John Rose John.Rose at Sun.COM
Sat May 2 18:36:17 PDT 2009


On May 2, 2009, at 5:55 PM, Rémi Forax wrote:

> I badly need it.
> I want a bootstrap method, a factory method of CallSite because
> depending on invokedynamic name I want to store different kind of  
> profile.
> I think that one bootstrap method that can return different CallSite
> implementations
> allow more freedom.

D'oh!  Thanks.

Indeed, factories are strictly more powerful than classes.

So will this work for you?

   bootstrap-method : method handle = lambda(callsite symbolic info)  
=> (result : CallSite)

I think the bootstrap method should not be required to perform any  
side-effects on the call site; that should be a separate step in the  
call-site life cycle, embodied in a method.  Did we say the bootstrap  
method might be allowed to run earlier than the first call, for more  
eager creation of call sites? (For code prelinking of some sort, not  
yet invented.)

Then the steps are:

1. prepare bytecodes & (virtually) allocate target variables,  
initialized to null (unlinked state)

2. (before or upon first invocation) call bootstrap method to  
permanently create CallSite (the JVM may throw an error if BSM hands  
it a CallSite already attached to a call: this implies invisible JVM  
cookies are in there somewhere)

3. at the "first call" (precisely, to an unlinked call site), do  
CallSite.initialize (which must link the site, else error)
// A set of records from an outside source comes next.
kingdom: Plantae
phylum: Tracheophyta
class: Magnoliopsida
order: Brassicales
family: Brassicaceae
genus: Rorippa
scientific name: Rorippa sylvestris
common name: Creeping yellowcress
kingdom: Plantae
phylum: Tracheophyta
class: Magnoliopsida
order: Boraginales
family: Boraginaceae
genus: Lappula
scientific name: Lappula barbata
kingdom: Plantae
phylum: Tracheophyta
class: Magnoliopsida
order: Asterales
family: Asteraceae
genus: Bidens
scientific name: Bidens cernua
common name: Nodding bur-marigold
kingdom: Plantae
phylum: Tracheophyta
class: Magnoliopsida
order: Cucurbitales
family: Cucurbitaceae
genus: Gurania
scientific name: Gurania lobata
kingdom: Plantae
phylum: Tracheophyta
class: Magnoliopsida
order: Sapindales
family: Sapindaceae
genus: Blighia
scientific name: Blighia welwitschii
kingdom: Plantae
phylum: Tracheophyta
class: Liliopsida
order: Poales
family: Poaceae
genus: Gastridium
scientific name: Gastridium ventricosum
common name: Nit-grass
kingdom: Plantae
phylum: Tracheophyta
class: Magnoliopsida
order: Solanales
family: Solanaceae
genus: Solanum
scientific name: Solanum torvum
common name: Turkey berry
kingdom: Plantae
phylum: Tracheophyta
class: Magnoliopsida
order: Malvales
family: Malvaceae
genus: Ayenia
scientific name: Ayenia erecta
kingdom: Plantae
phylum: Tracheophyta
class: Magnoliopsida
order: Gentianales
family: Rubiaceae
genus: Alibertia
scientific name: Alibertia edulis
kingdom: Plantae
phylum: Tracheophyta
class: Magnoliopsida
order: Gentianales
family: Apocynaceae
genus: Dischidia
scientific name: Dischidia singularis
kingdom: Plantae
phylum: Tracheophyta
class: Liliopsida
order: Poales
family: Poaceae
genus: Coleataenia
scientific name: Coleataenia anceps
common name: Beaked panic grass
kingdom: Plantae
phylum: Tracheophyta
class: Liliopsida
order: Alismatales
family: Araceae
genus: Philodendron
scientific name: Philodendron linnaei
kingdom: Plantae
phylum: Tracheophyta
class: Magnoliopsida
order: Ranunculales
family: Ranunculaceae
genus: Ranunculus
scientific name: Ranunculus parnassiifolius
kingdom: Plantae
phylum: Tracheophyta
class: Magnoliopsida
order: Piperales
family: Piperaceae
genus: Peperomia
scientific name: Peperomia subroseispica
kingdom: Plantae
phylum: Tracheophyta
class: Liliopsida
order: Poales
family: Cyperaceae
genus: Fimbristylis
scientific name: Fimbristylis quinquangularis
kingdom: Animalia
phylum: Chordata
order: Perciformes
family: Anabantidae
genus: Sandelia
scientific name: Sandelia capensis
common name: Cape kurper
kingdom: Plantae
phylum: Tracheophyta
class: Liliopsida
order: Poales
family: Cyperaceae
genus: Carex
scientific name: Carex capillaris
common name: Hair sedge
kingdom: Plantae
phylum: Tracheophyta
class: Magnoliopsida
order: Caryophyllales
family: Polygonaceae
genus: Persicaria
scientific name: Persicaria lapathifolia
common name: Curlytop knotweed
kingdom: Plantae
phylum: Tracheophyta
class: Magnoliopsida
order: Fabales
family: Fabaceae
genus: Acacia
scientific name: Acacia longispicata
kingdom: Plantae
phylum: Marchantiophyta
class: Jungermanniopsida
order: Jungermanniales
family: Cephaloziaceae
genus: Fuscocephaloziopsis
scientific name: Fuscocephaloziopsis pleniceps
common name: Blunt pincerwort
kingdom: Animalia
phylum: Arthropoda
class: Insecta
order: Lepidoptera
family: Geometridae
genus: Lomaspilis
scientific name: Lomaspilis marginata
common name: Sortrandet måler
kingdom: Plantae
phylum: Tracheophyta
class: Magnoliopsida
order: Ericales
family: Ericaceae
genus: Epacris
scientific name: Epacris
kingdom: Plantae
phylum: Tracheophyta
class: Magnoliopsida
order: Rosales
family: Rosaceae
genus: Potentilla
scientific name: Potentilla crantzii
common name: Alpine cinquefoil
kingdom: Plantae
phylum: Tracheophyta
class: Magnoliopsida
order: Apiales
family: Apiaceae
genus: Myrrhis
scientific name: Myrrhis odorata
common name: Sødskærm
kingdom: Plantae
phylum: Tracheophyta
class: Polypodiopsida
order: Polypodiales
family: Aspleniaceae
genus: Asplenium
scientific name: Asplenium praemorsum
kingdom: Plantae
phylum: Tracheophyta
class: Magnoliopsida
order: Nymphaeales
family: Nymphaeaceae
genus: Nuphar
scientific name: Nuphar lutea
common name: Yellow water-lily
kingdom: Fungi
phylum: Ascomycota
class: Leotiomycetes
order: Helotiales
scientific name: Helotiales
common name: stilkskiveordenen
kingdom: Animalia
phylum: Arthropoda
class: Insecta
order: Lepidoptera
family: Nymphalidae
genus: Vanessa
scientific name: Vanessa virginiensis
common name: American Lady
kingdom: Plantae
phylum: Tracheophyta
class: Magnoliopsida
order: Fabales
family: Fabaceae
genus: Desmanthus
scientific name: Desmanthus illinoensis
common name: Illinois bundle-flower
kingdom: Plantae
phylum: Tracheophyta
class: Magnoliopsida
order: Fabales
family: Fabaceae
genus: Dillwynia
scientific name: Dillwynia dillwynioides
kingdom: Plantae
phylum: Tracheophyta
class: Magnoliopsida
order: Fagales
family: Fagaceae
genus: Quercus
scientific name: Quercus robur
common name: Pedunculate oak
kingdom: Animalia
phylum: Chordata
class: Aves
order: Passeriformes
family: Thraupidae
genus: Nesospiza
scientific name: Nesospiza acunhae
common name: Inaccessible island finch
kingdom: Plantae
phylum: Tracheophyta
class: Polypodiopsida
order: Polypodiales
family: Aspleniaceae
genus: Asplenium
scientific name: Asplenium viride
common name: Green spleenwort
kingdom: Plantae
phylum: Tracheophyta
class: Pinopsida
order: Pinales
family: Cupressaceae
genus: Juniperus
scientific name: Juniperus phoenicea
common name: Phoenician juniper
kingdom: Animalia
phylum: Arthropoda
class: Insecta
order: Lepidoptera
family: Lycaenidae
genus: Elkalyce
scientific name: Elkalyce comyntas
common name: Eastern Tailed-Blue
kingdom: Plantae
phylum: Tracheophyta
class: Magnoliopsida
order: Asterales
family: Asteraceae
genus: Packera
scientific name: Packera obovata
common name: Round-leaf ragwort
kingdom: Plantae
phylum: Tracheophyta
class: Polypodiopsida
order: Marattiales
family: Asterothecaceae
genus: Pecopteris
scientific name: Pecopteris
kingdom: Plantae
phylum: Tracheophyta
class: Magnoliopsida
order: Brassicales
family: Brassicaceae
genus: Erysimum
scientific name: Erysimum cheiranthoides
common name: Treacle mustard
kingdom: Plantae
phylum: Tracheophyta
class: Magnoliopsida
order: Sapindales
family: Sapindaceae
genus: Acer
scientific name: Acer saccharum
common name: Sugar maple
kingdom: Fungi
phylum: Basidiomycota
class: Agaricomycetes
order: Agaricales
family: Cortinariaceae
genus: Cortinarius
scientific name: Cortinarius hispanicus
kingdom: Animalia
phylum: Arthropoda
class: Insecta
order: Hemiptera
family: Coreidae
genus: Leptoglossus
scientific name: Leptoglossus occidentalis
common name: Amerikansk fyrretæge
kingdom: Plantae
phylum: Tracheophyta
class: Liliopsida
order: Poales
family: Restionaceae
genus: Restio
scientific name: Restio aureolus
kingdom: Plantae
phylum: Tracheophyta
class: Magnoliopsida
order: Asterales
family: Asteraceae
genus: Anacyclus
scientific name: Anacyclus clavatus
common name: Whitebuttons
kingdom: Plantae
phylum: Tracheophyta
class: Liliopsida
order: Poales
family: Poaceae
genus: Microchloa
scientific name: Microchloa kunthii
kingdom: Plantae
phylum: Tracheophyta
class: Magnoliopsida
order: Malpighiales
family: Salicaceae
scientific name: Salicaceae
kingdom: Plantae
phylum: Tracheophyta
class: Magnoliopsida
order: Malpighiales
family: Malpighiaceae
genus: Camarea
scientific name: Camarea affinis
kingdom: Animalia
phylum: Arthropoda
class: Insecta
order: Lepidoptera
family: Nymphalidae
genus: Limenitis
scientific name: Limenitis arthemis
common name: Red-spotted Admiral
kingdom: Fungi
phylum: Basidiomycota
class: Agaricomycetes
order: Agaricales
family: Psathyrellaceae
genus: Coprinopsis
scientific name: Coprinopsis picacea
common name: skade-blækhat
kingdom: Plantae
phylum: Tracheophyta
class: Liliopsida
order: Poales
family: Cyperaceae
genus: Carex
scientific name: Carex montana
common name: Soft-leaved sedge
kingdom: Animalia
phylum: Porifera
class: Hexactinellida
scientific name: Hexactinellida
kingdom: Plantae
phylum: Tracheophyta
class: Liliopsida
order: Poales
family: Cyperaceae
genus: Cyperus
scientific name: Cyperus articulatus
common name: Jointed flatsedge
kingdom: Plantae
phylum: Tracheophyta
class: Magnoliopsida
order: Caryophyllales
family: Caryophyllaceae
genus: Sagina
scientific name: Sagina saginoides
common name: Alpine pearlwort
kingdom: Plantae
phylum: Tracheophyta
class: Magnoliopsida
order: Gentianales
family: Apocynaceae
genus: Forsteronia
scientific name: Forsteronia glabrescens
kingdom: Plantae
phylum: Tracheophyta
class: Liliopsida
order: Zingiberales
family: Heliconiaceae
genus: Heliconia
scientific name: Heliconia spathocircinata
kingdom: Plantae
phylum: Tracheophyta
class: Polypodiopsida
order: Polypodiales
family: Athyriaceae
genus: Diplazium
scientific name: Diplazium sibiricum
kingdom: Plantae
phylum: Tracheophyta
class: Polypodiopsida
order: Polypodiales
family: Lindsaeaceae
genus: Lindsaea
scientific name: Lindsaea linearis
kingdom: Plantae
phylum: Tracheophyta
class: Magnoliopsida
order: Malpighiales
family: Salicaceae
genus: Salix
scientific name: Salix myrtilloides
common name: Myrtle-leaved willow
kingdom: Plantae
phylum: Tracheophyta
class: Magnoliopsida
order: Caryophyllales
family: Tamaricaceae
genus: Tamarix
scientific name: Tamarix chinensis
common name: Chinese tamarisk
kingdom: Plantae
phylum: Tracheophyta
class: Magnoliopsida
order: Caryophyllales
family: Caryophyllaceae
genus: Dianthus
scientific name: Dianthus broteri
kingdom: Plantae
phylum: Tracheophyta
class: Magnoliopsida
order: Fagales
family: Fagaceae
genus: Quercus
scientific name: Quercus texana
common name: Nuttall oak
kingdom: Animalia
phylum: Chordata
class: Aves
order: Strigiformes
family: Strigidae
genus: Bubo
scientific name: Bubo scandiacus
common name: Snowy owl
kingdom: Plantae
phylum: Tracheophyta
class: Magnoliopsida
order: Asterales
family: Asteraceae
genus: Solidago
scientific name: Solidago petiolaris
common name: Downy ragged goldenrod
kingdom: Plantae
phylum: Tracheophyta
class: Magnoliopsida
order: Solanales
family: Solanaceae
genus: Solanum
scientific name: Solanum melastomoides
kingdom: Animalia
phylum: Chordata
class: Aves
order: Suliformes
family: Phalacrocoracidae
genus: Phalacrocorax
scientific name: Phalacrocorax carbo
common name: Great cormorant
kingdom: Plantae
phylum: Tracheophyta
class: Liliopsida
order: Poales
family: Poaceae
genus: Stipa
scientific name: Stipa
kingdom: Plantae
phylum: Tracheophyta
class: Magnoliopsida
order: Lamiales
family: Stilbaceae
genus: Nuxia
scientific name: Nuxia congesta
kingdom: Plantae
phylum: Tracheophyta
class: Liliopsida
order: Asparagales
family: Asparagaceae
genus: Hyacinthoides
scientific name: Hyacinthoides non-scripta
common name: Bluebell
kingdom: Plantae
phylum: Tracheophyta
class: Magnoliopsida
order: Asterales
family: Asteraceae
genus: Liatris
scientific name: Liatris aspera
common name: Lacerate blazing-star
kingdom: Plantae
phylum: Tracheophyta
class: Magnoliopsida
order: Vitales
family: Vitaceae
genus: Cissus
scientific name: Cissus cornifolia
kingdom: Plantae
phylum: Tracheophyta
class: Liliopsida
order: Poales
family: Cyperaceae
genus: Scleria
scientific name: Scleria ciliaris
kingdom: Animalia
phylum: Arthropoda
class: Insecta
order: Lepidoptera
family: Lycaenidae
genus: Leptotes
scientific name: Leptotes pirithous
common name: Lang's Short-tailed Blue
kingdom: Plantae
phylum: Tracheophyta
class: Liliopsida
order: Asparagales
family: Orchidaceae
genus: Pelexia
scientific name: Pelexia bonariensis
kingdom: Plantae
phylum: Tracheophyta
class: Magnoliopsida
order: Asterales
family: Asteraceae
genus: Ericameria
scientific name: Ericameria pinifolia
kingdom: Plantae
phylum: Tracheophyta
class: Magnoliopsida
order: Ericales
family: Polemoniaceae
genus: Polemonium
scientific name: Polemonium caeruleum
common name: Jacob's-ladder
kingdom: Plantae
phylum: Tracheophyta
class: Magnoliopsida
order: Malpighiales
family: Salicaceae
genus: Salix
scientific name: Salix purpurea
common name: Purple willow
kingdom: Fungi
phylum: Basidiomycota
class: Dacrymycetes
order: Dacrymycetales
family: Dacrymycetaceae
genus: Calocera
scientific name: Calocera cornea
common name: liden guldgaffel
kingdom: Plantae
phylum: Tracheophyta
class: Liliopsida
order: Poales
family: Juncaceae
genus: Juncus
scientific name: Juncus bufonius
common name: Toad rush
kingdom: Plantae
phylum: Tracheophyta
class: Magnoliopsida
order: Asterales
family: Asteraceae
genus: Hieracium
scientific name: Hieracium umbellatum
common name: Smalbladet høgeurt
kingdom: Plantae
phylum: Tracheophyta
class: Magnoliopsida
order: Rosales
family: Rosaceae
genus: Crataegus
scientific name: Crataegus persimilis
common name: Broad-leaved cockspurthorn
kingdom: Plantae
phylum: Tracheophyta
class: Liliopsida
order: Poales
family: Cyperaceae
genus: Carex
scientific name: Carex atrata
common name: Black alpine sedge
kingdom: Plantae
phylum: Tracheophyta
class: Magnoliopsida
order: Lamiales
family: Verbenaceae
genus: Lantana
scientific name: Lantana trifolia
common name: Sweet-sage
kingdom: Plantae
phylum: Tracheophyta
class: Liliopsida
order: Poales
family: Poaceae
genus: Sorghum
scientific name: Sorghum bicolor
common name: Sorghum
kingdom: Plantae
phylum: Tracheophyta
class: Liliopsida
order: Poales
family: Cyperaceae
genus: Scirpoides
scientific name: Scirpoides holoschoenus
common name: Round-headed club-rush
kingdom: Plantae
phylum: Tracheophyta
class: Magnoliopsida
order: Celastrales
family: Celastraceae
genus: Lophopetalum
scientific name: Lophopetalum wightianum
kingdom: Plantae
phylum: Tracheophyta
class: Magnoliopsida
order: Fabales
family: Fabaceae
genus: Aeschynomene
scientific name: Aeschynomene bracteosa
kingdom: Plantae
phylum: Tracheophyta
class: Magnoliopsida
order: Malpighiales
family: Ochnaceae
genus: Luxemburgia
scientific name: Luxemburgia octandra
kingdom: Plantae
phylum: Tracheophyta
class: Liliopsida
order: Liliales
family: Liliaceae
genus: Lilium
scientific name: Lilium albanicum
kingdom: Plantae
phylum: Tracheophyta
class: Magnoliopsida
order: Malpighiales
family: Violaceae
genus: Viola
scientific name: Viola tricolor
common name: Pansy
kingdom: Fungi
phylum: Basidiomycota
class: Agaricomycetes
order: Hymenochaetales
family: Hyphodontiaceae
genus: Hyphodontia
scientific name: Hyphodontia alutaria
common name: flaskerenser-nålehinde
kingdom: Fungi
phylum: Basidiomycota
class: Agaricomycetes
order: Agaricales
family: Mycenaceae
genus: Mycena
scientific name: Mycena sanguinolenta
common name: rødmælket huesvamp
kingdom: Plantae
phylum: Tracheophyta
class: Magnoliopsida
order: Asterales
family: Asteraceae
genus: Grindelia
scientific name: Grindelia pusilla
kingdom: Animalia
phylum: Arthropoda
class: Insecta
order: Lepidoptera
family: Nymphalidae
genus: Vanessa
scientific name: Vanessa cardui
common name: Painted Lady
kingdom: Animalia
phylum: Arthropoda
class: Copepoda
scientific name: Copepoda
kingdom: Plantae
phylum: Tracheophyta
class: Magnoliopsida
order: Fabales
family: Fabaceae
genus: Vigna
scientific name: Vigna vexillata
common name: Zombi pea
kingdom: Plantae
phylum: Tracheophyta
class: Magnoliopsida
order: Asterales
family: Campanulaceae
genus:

4. at every call, pick up the non-null target, and just jump through it

5. once a target is set non-null, it can never go null again, except  
(perhaps?) at a safepoint as a result of bulk unlinking

A call site is unlinked if and only if its target method is null.  And  
setTarget(null) is always rejected.

As it is currently coded, steps 2 and 3 might happen several times,  
either by racing threads as with the other invoke bytecodes, or in  
this case via re-entrant execution (probably a user error, but maybe  
not!).

Yes, racing threads can redundantly link, but the process is all one- 
way, monotonic, so it completes.  And it doesn't run bytecodes, except  
to load classes, which serializes through a system dictionary lock.   
For the interpreter linkage logic, see the hotspot sources, routine  
InterpreterRuntime::resolve_invoke.

The odd thing with 292 is that, because we are using upcalls that run  
Java code, the application code (the MOP) can witness the races as  
they occur.  We could serialize those events, with some care to avoid  
DOS attacks and unintentional interference between unrelated code.   
Sounds like more trouble that it's worth.  The JVM can promise to pick  
a winner and commit at most one CallSite object per bytecoded call  
site.  I suppose that's an issue for the EG to worry about.